Melih Cevdet’in ‘Gizli Emir’ini yeniden okurken…
Dila Keleş 12 Eylül 2024

Melih Cevdet’in ‘Gizli Emir’ini yeniden okurken…

Askeri darbeler ve darbe dönemlerinde hüküm süren olağanüstü hâl koşulları, tarih algımızı ve ‘milli’ şuurumuzu şekillendirdiği gibi -bununla bağlantılı ve kaçınılmaz olarak- edebiyatımızda da geniş bir tanıklık, hatırlama ve hesaplaşma sahası açtı.
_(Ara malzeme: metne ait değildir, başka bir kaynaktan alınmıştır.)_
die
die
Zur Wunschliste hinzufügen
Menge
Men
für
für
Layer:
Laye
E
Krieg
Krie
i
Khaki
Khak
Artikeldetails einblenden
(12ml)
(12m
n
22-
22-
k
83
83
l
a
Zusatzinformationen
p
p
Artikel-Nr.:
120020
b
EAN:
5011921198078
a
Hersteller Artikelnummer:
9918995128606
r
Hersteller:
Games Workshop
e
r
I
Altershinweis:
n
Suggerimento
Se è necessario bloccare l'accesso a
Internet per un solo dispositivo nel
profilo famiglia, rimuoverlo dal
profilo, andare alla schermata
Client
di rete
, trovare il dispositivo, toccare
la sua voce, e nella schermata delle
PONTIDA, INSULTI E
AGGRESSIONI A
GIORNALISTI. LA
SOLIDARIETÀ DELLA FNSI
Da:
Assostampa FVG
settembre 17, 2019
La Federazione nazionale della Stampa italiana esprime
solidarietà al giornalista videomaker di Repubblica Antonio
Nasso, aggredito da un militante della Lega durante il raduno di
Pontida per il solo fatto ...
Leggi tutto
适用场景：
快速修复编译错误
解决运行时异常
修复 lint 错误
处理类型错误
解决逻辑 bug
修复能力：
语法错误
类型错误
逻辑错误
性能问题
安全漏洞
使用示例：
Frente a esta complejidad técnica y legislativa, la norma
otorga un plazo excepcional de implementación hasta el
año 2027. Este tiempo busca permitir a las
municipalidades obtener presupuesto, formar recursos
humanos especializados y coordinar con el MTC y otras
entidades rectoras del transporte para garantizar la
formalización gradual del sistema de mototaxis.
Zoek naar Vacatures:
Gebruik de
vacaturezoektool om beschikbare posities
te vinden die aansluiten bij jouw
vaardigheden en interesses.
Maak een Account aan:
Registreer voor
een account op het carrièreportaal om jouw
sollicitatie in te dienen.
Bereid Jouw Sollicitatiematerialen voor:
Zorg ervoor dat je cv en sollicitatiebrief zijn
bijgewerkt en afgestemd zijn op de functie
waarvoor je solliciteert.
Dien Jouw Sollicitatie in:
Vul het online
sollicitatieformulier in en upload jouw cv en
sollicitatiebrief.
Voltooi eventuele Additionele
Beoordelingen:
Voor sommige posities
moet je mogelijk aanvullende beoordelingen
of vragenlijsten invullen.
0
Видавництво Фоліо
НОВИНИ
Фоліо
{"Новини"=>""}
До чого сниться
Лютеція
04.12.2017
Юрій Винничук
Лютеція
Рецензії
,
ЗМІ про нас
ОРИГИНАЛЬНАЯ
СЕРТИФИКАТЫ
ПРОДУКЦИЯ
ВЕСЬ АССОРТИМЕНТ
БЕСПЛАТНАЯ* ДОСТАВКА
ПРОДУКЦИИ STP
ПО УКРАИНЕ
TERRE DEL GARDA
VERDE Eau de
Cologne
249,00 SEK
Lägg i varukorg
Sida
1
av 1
Başarısız olanları, başarısı ölçülemeyenleri, bir yandan beklenirken öbür yandan gelenleri, çağın olanaklarına uygun versiyonları derken, parlamenter demokrasiyi kesintiye uğratan belirli günler (ve haftalar değil; aylar hatta yıllar) ile ifade edilen epeyce bir tarih çıpası belleğimizde yer etti.

Bu çıpanın ucunda, ağırlığıyla yerleştiği zeminde (‘denizaltında’, bilinçdışında) hiçbir kuşağın bilmek istemeyeceği şeyler var: Korku, baskı, şiddet, işkence, ölümler, kayıplar, yasaklar ve travmalar…

Tüm bu yaşananları bazı boyutlarıyla dile getiren, dile getirerek yüzleştirebilen -ve belki bir tür sağaltma denemesi olan- ‘darbe romanları,’ öykülenenler nedeniyle okumanın haz değil ızdırap verdiği, yer yer kitabı elden bırakma isteği uyandıran romanlar. İsimlerinden başlayarak…

*

‘Garip’ üçlüsünden Melih Cevdet Anday, kendi adıyla yayımlanan ikinci romanı Gizli Emir’de pek çok darbe romanından farklılaşan bir yaklaşımla, bir tanıklıktan ziyade, tıpkı sıkıyönetim koşulları gibi çıkışsız hissettiren, kasvetli bir gerilim öyküsü kuruyor.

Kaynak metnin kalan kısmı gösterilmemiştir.